(Beginning of INFORMATION SUPPLIED)

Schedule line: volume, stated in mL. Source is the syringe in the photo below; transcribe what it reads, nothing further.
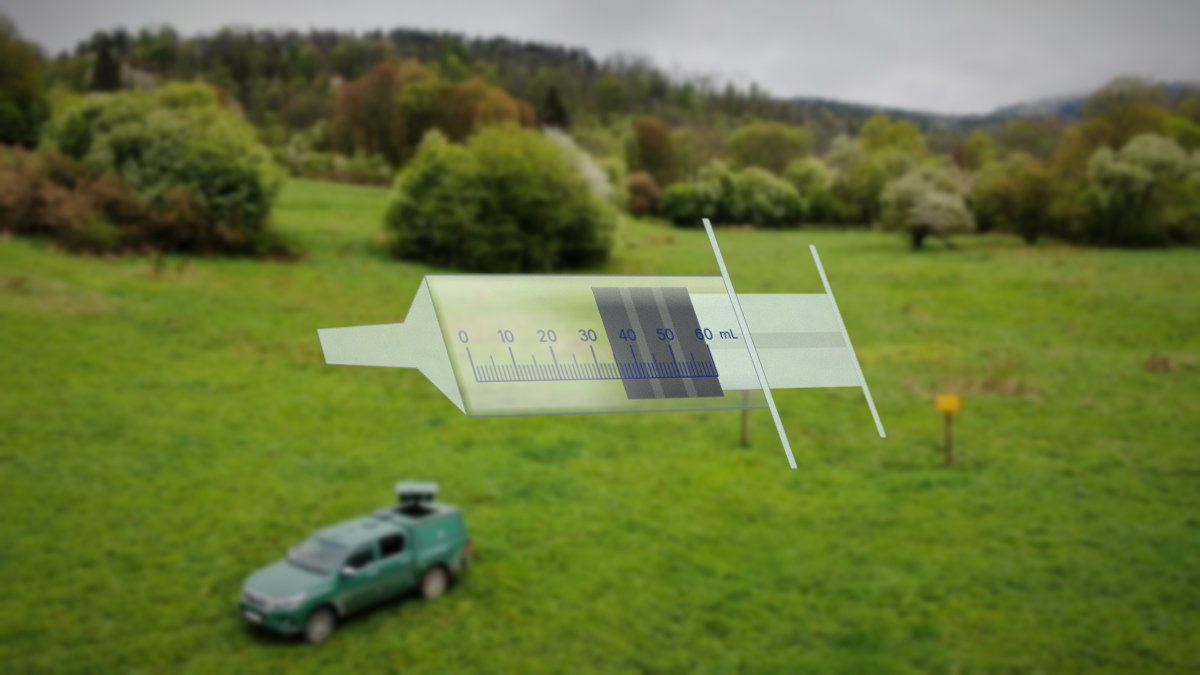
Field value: 35 mL
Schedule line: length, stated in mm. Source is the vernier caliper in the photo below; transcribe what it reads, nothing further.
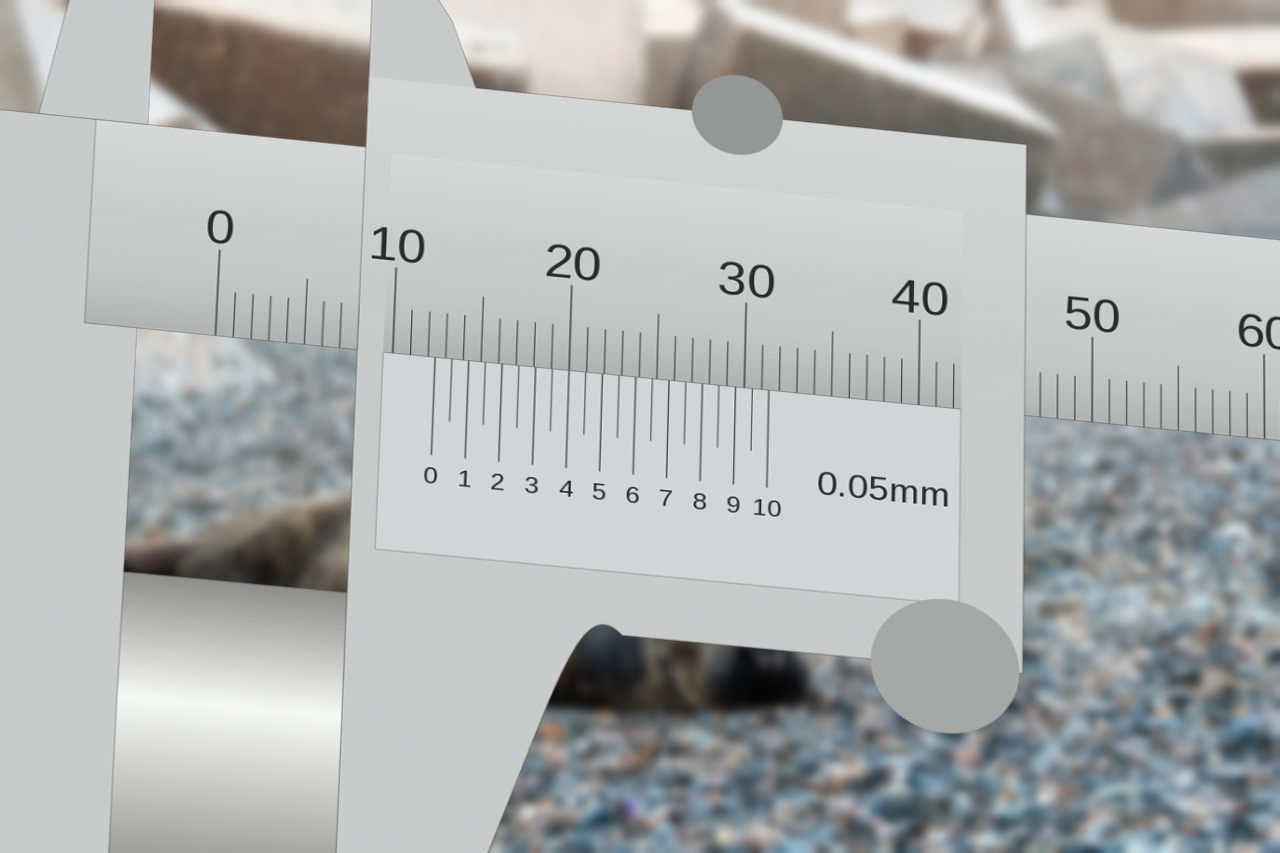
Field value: 12.4 mm
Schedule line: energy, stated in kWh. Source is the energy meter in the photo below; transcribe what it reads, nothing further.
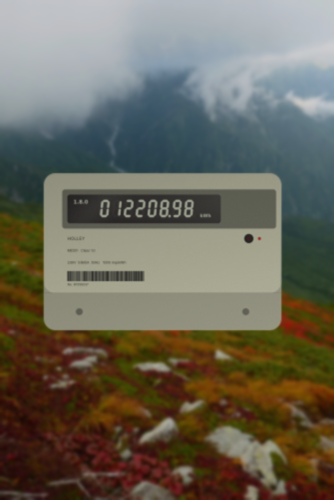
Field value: 12208.98 kWh
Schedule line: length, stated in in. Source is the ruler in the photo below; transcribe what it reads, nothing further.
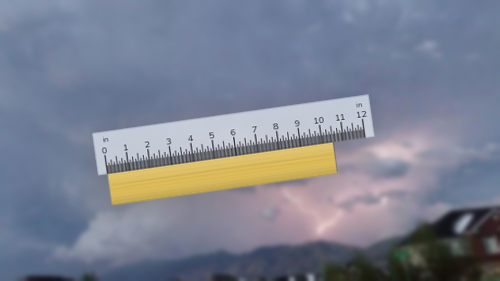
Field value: 10.5 in
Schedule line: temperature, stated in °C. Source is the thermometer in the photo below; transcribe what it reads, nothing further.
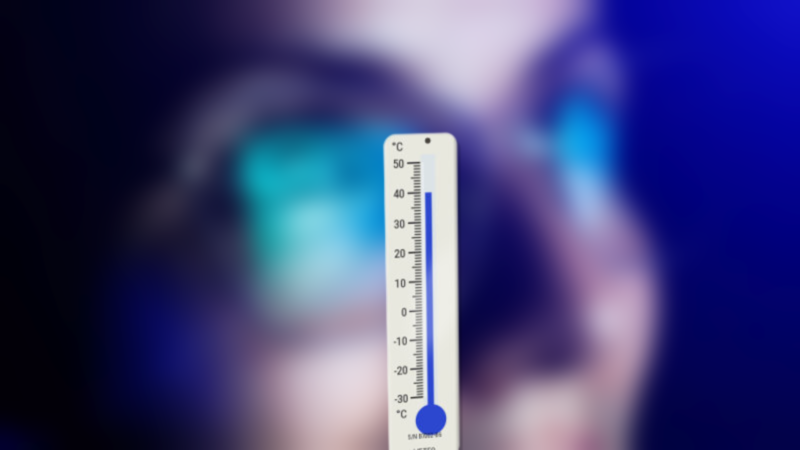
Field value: 40 °C
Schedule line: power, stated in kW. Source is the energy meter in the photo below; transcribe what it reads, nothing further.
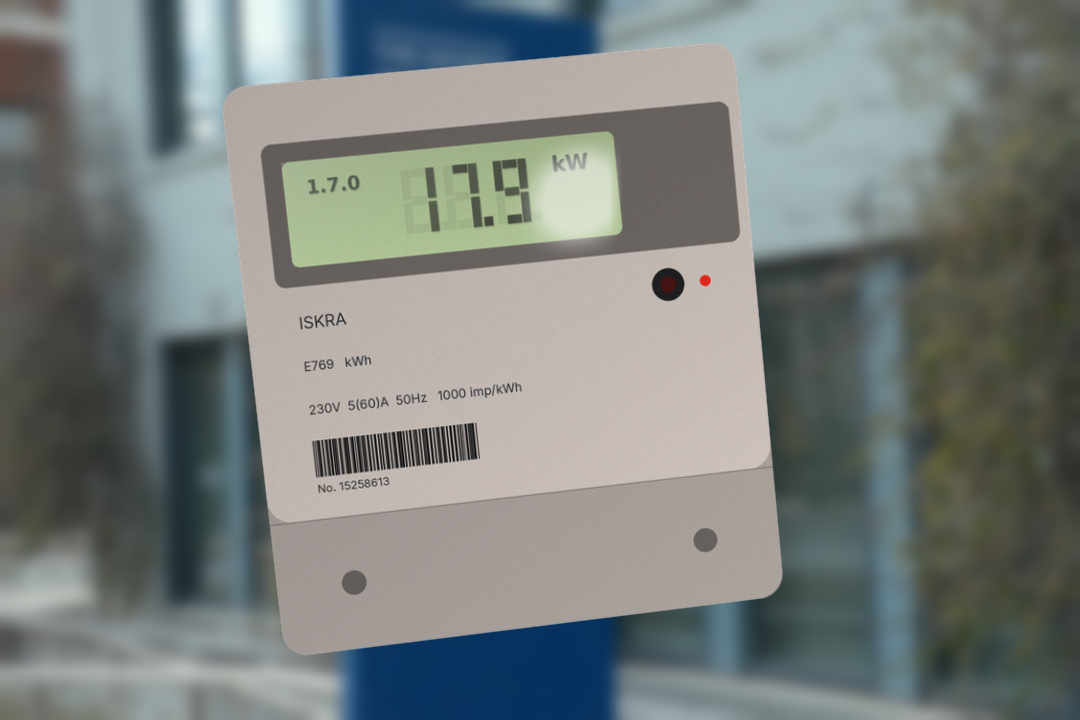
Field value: 17.9 kW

(End of INFORMATION SUPPLIED)

-- WHAT YOU ARE ASKED TO DO --
Could you write out the items above again, replacing "Schedule line" with "Log entry" everywhere and changing nothing else? Leave the pictures out of your answer.

-- EXERCISE SOLUTION --
Log entry: volume, stated in mL. Source is the syringe in the photo below; transcribe what it reads, nothing further.
Field value: 35 mL
Log entry: length, stated in mm. Source is the vernier caliper in the photo below; transcribe what it reads, nothing further.
Field value: 12.4 mm
Log entry: energy, stated in kWh. Source is the energy meter in the photo below; transcribe what it reads, nothing further.
Field value: 12208.98 kWh
Log entry: length, stated in in. Source is the ruler in the photo below; transcribe what it reads, nothing further.
Field value: 10.5 in
Log entry: temperature, stated in °C. Source is the thermometer in the photo below; transcribe what it reads, nothing further.
Field value: 40 °C
Log entry: power, stated in kW. Source is the energy meter in the photo below; transcribe what it reads, nothing further.
Field value: 17.9 kW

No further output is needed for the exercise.